DS2 started sleeping 11-5 at 8 weeks but didnt "sleep through" until 7 months I think alot of people count the 11-5/6 as sleeping through.

LuckySalem · 03/01/2009 22:15

I feel that sleeping through is when DD started sleeping from about 10pm till 5am. That was fine. we've now managed to stretch it from 8pm till about 6am. That's even better.

thatsnotmymonster · 03/01/2009 22:22

For a newborn/very young baby from their late evening feed to morning so 10/11pm to 6/7am

But for all other babies/children 7-7 and not hearing or seeing them in between.

I have also heard friend's say their baby is sleeping through and I was very jealous but they actually meant going from 11pm-5.30am or similar- that is not sleeping through for me!

snickersnack · 03/01/2009 22:22

Depends on the age - I'd say a 4 month old going from 10pm-4am was sleeping through. For a 2 year old, 7-7.

SniffyHock · 03/01/2009 22:29

my DC were 12 and 9 weeks respectively when they slept from 7pm until 7am with no waking in between - I call that sleeping through.

castille · 03/01/2009 22:35

At the very least it means not being woken from my bedtime to my alarm going off.

chloemegjess · 03/01/2009 23:12

"Depends on the age - I'd say a 4 month old going from 10pm-4am was sleeping through. For a 2 year old, 7-7. "

See I don't understand this at all. How can waking up at 4am be sleeping through the night? I understand that they might be a good sleeper but still wake at 4am, but not sleeping through. It doesn't make sence.

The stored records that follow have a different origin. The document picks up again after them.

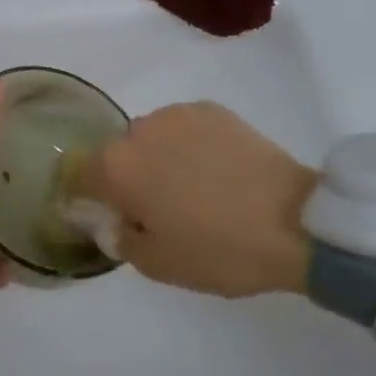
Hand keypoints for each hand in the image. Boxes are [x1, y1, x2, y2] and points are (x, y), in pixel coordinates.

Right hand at [72, 102, 315, 297]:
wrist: (297, 223)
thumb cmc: (220, 250)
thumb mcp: (160, 265)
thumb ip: (121, 240)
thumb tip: (113, 222)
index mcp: (117, 168)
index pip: (78, 174)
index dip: (86, 196)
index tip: (108, 216)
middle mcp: (138, 130)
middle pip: (117, 154)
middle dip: (128, 178)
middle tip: (158, 210)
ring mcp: (176, 115)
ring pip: (151, 138)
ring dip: (159, 158)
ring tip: (193, 188)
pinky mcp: (211, 110)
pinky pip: (183, 128)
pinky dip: (189, 146)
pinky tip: (216, 171)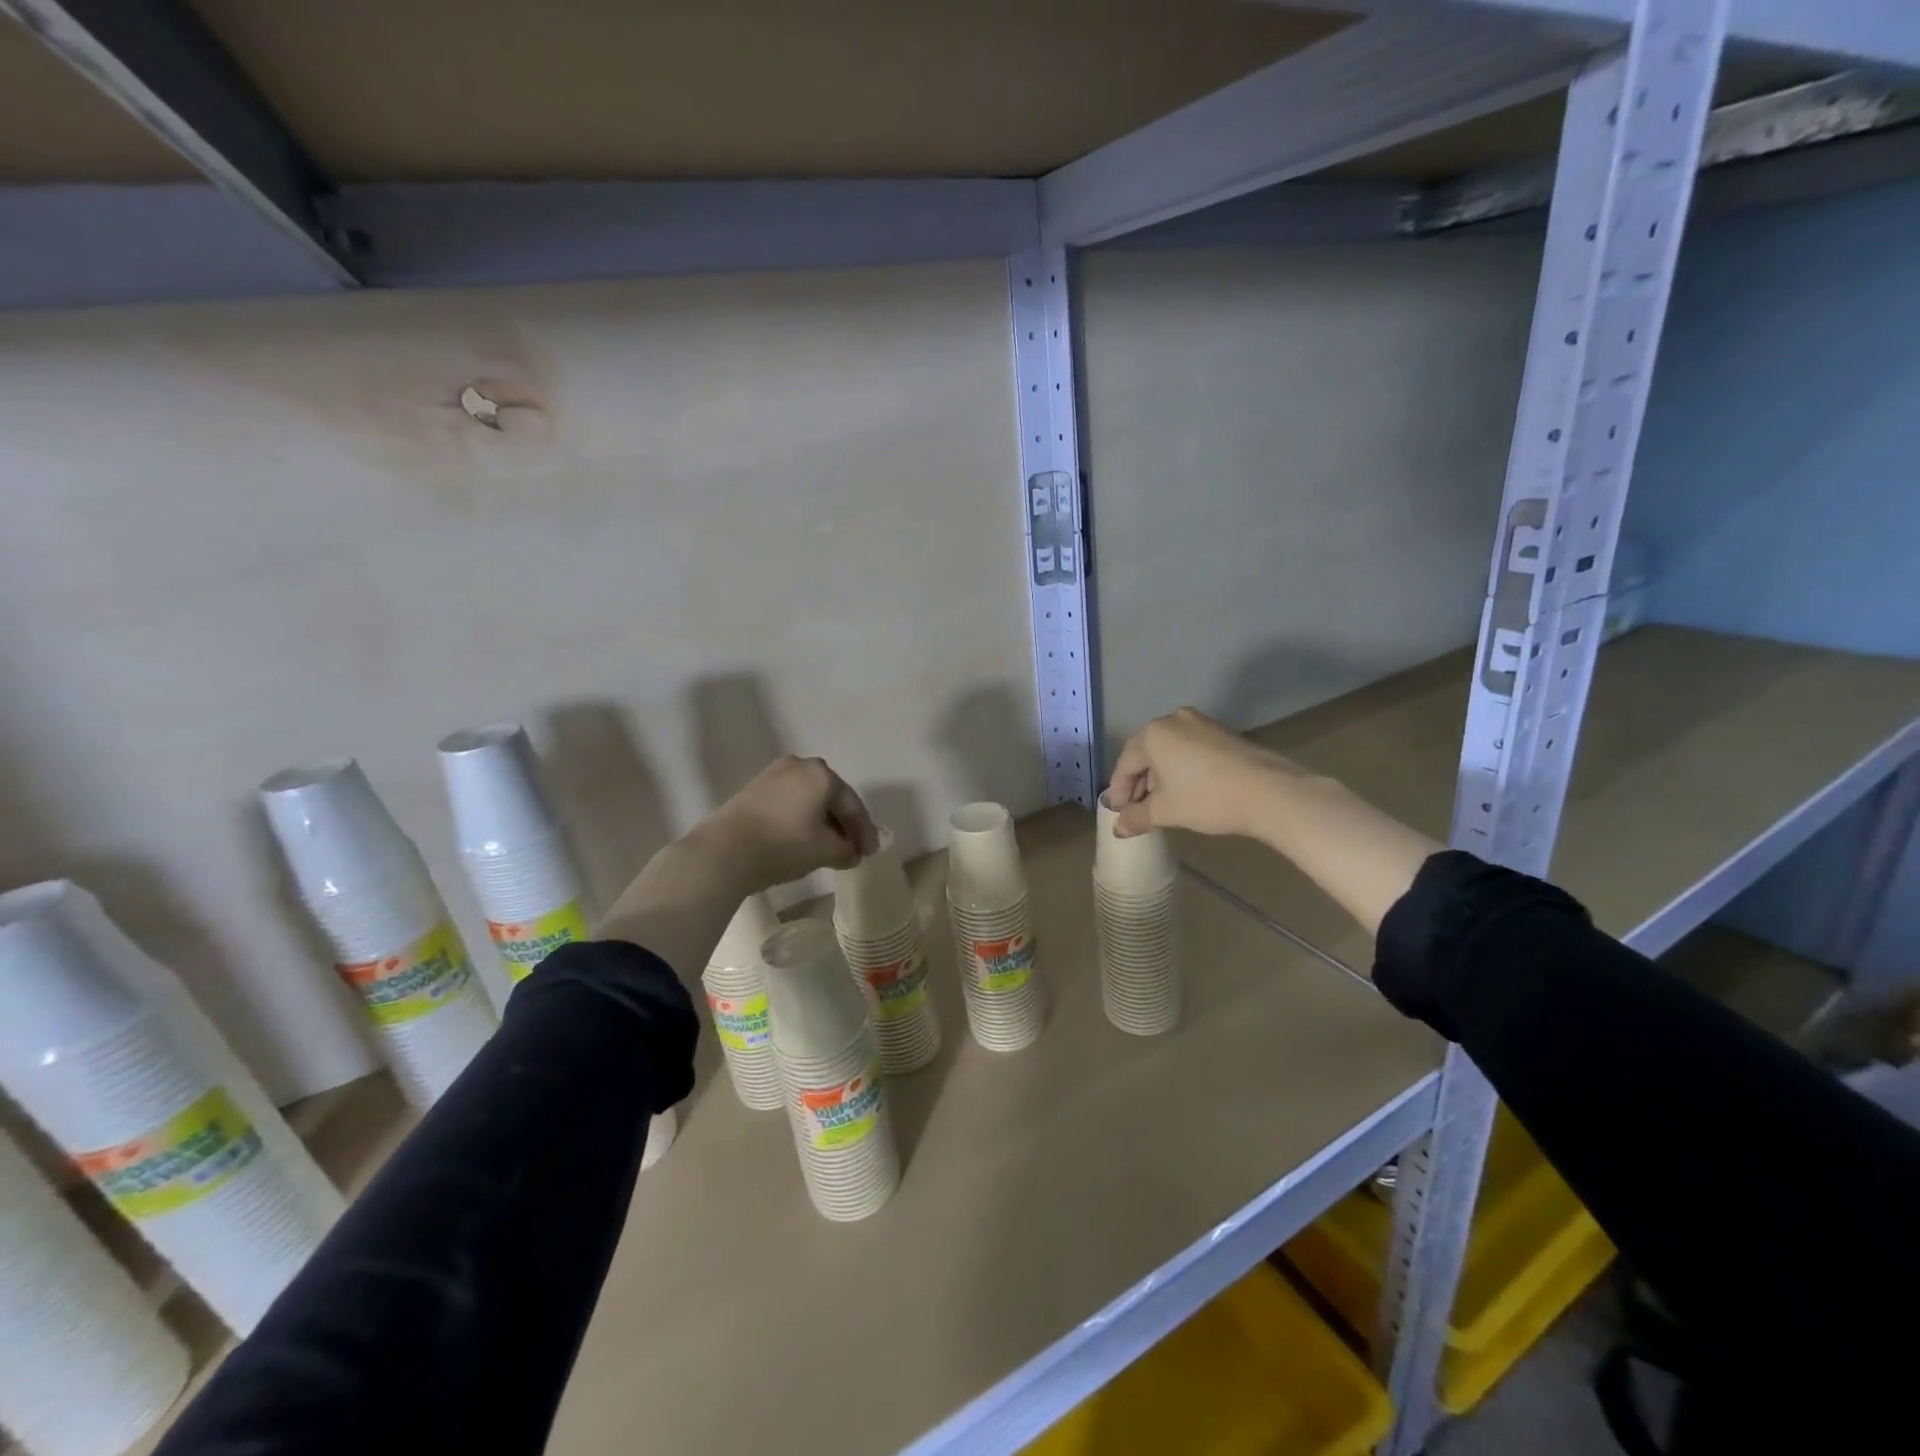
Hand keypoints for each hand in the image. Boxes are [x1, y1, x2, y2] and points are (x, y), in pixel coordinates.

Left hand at [693, 755, 879, 892]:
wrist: (724, 851)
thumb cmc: (783, 845)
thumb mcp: (824, 851)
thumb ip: (846, 850)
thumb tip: (851, 853)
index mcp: (822, 774)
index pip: (852, 805)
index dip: (865, 832)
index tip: (870, 853)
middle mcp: (800, 765)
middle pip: (831, 797)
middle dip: (844, 824)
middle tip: (852, 848)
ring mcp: (774, 774)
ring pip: (809, 799)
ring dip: (822, 821)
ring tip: (828, 846)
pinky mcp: (754, 788)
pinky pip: (789, 802)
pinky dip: (801, 818)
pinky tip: (803, 838)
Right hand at [1107, 708, 1297, 840]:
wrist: (1270, 791)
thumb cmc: (1207, 798)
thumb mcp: (1166, 811)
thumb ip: (1136, 817)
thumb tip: (1119, 827)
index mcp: (1151, 735)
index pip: (1125, 765)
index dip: (1119, 793)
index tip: (1118, 814)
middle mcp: (1172, 720)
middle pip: (1145, 754)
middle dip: (1139, 783)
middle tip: (1137, 810)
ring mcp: (1199, 723)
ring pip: (1168, 750)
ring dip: (1160, 776)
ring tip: (1161, 802)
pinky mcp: (1221, 732)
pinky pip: (1188, 748)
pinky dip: (1180, 768)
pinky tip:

That is like saying you are a vegetarian but eat meat once a day.

Danielle - what nappies do you use? My DD goes 7-7 in the same nappy and we have no issues at all.

treedelivery · 03/01/2009 23:15

Not waking between 12 and 5 to 6 depending on age. Don't care what they do rest of time but those are the dark hours when none but the tiny should be up.

Maria2007 · 04/01/2009 07:57

To me sleeping through would mean sleeping a good chunk between 7-10/11. And then an even better chunk of sleep between 10/11-7 in the morning. This has never happened in our home by the way, our boy is 5 months old. We're waiting for the day!